## [About this exercise]
Each line from the one containing "えにコピーはできないこ" through the end of the entries below should be transcribed exactly, and no other line.

Top of Working data

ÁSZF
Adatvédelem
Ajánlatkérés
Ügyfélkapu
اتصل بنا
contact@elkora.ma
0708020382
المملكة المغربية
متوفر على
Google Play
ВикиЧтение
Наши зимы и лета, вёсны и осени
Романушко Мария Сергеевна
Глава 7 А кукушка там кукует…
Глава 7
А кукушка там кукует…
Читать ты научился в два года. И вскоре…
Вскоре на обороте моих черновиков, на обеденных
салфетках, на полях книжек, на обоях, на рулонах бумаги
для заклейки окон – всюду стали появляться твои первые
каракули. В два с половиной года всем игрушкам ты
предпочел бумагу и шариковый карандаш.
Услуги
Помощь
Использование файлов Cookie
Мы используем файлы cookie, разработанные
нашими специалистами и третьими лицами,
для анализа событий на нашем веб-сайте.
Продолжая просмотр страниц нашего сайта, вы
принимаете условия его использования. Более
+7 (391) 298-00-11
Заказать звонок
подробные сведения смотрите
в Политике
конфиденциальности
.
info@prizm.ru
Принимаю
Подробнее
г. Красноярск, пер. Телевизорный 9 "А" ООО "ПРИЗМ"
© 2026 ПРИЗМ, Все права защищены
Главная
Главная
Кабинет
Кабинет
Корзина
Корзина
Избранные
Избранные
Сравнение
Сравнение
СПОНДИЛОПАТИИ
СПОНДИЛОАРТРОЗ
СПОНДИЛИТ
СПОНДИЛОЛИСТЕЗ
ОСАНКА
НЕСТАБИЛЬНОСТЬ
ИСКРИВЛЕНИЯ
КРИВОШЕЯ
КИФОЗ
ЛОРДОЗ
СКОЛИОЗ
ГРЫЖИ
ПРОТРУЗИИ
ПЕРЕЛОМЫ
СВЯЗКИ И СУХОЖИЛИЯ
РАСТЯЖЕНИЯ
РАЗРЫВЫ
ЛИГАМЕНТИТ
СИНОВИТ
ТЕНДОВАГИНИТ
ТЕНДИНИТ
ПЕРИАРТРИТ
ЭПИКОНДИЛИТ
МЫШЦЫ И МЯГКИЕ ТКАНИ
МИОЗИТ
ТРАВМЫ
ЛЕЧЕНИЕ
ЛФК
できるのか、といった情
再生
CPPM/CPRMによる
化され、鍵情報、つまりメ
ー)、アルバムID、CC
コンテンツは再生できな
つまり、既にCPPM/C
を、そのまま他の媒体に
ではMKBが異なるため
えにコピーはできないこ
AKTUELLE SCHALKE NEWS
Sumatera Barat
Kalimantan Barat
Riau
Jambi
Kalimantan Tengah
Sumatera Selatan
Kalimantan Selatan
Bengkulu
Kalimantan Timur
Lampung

Bottom of Working data

## [Exercise solution]
えにコピーはできないこ
AKTUELLE SCHALKE NEWS
Sumatera Barat
Kalimantan Barat
Riau
Jambi
Kalimantan Tengah
Sumatera Selatan
Kalimantan Selatan
Bengkulu
Kalimantan Timur
Lampung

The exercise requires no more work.